Discussion:
[systemd-devel] systemd-nspawn create container under unprivileged user
Vasiliy Tolstov
2015-02-04 22:03:47 UTC
Permalink
Hello!
Does it possible to create container as regular user? Oh what capabilities
i need to add to create container not using root?
--
Vasiliy Tolstov,
e-mail: ***@selfip.ru
jabber: ***@selfip.ru
Alban Crequy
2015-02-05 09:44:05 UTC
Permalink
[reposting - sorry I forgot to Cc the mailing list]
Post by Vasiliy Tolstov
Hello!
Does it possible to create container as regular user? Oh what capabilities i
need to add to create container not using root?
Hello,

Manual page namespaces(7):

Creation of new namespaces using clone(2) and unshare(2) in most cases
requires the CAP_SYS_ADMIN capability. User namespaces are the
exception: since Linux 3.8, no privilege is required to create a user
namespace.

systemd-nspawn uses: src/nspawn/nspawn.c:

pid = raw_clone(SIGCHLD|CLONE_NEWNS|
(arg_share_system ? 0 : CLONE_NEWIPC|CLONE_NEWPID|CLONE_NEWUTS)|
(arg_private_network ? CLONE_NEWNET : 0), NULL);

So you need to have CAP_SYS_ADMIN to use systemd-nspawn.


If you want to try user namespaces, it is something that is still
moving... Manual page user_namespaces(7):

Starting in Linux 3.8, unprivileged processes can create
user namespaces, and mount, PID, IPC, network, and UTS
namespaces can be created with just the CAP_SYS_ADMIN
capability in the caller's user namespace.

But it is not true in most Linux distributions as they disable
unprivileged user namespaces and require CAP_SYS_ADMIN anyway. See for
example:
http://anonscm.debian.org/viewvc/kernel/dists/trunk/linux/debian/patches/debian/add-sysctl-to-disallow-unprivileged-CLONE_NEWUSER-by-default.patch?revision=20773&view=markup
and: echo 1 > /proc/sys/kernel/unprivileged_userns_clone

Additionally, the program userns_child_exec.c included in manual page
namespaces(7) does not work as is yet because since the changes
introduced by CVE-2014-8989, it needs to adjust /proc/pid/setgroups.

——

## [Requirement 1]
In the systemd-nspawn thread, since which Linux version is no privilege required to create a user namespace?

——

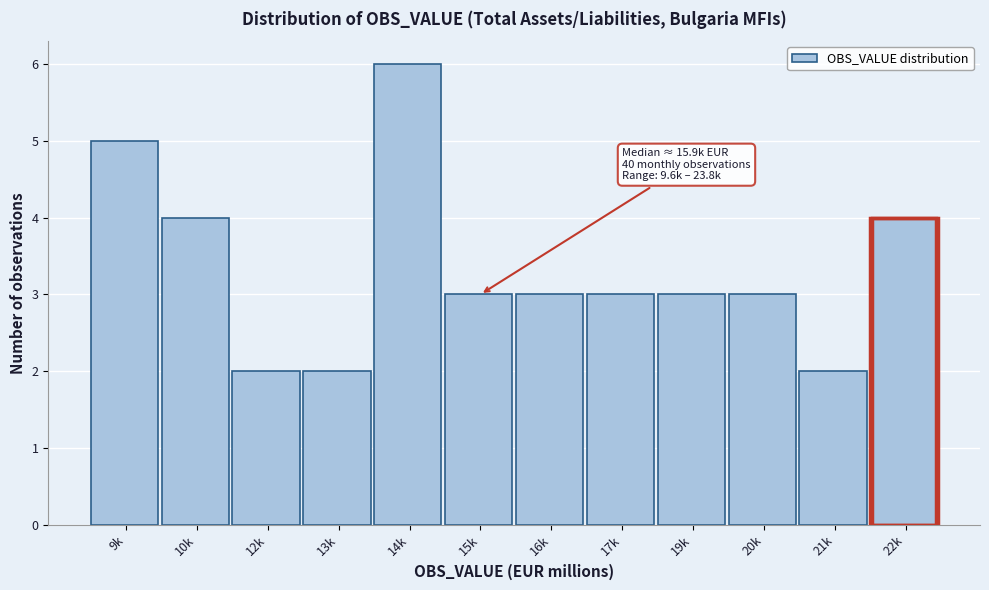

Reading left to right, transcribe all the data shown in this chart.

9k=5	10k=4	12k=2	13k=2	14k=6	15k=3	16k=3	17k=3	19k=3	20k=3	21k=2	22k=4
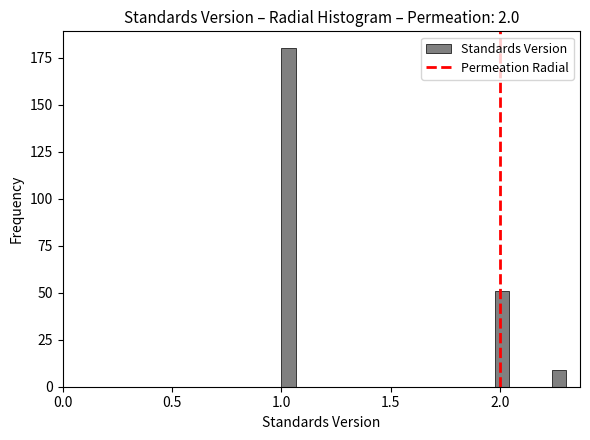

Around what value on the x-axis is the tallest bar? Give the approximate position of its centre, as read against the axis.

1.05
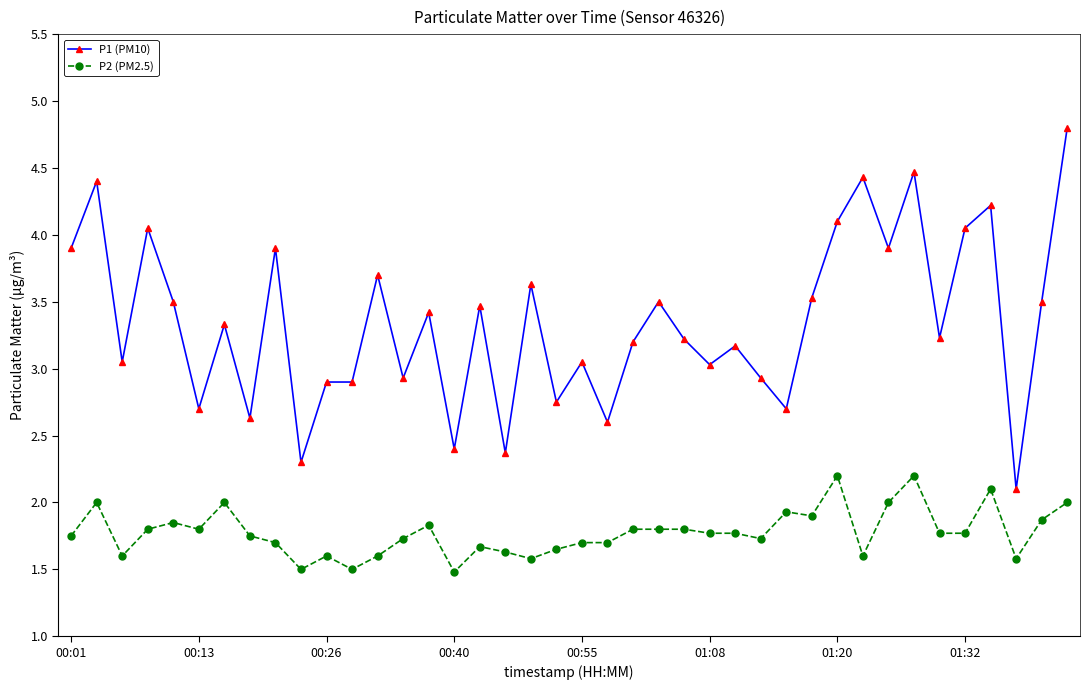

What is the average value of the P1 (PM10) series?

3.3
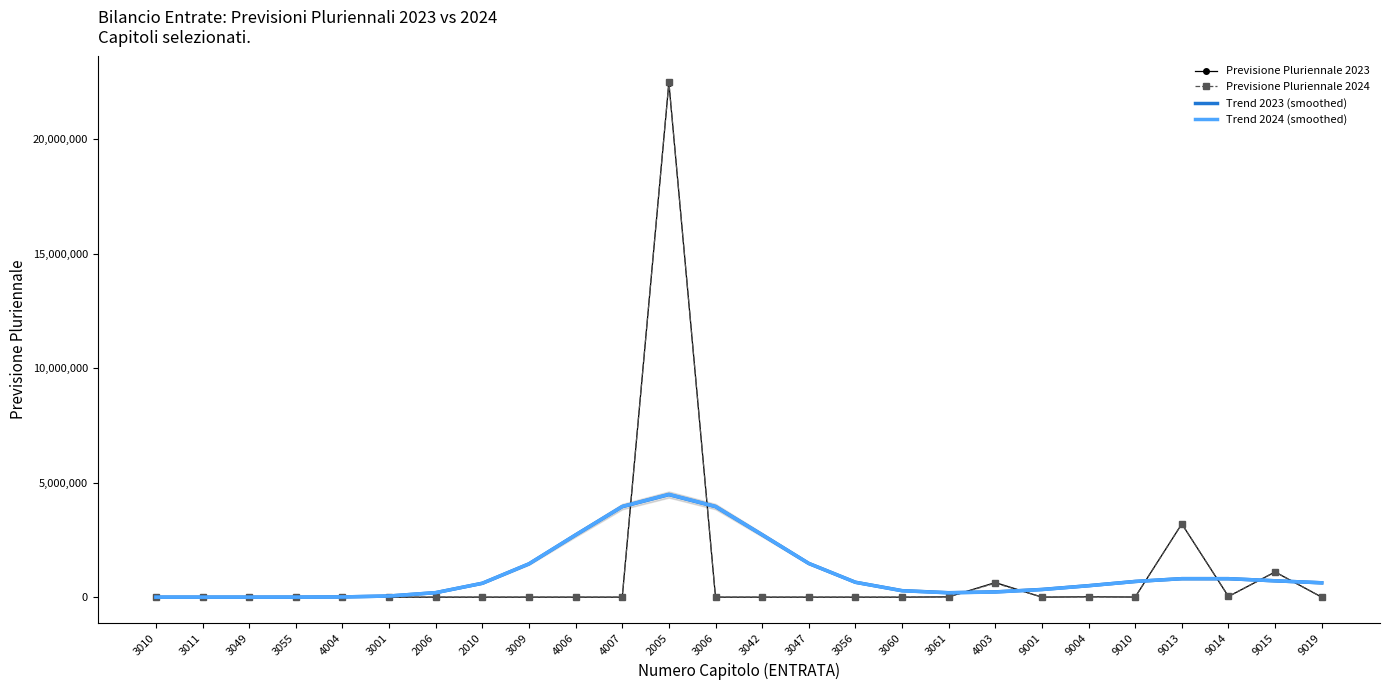

At which category is the sum across all series the highest?

2005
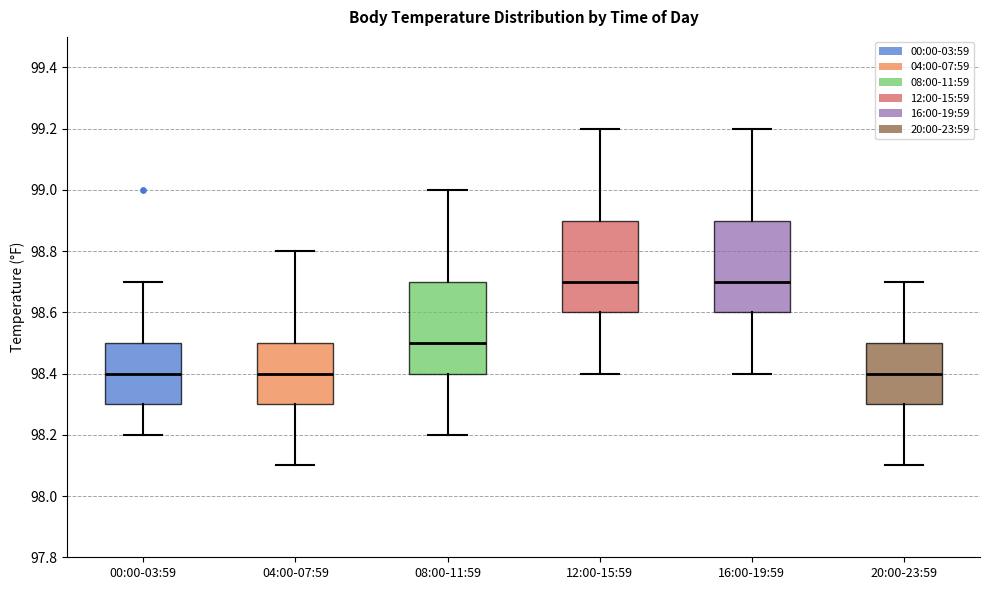

Reading left to right, transcribe this box plot: for each box, give where its median line is, the range the box spans, and where its two whiskers end, as read against the y-axis. The values are not printed on the chart, so give them approximately, as read against the axis.

00:00-03:59: median 98.4, box 98.3 to 98.5, whiskers 98.2 to 98.7
04:00-07:59: median 98.4, box 98.3 to 98.5, whiskers 98.1 to 98.8
08:00-11:59: median 98.5, box 98.4 to 98.7, whiskers 98.2 to 99.0
12:00-15:59: median 98.7, box 98.6 to 98.9, whiskers 98.4 to 99.2
16:00-19:59: median 98.7, box 98.6 to 98.9, whiskers 98.4 to 99.2
20:00-23:59: median 98.4, box 98.3 to 98.5, whiskers 98.1 to 98.7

——

## [Requirement 2]
Rewrite the rows from the one containing "Around what value" down to the end of the rows, replacing "series" with "data series" and changing nothing else. Leave the pictures out.

## [Expected output 1]
Linux 3.8

## [Expected output 2]
Around what value on the x-axis is the tallest bar? Give the approximate position of its centre, as read against the axis.

1.05

What is the average value of the P1 (PM10) data series?

3.3

At which category is the sum across all data series the highest?

2005

Reading left to right, transcribe this box plot: for each box, give where its median line is, the range the box spans, and where its two whiskers end, as read against the y-axis. The values are not printed on the chart, so give them approximately, as read against the axis.

00:00-03:59: median 98.4, box 98.3 to 98.5, whiskers 98.2 to 98.7
04:00-07:59: median 98.4, box 98.3 to 98.5, whiskers 98.1 to 98.8
08:00-11:59: median 98.5, box 98.4 to 98.7, whiskers 98.2 to 99.0
12:00-15:59: median 98.7, box 98.6 to 98.9, whiskers 98.4 to 99.2
16:00-19:59: median 98.7, box 98.6 to 98.9, whiskers 98.4 to 99.2
20:00-23:59: median 98.4, box 98.3 to 98.5, whiskers 98.1 to 98.7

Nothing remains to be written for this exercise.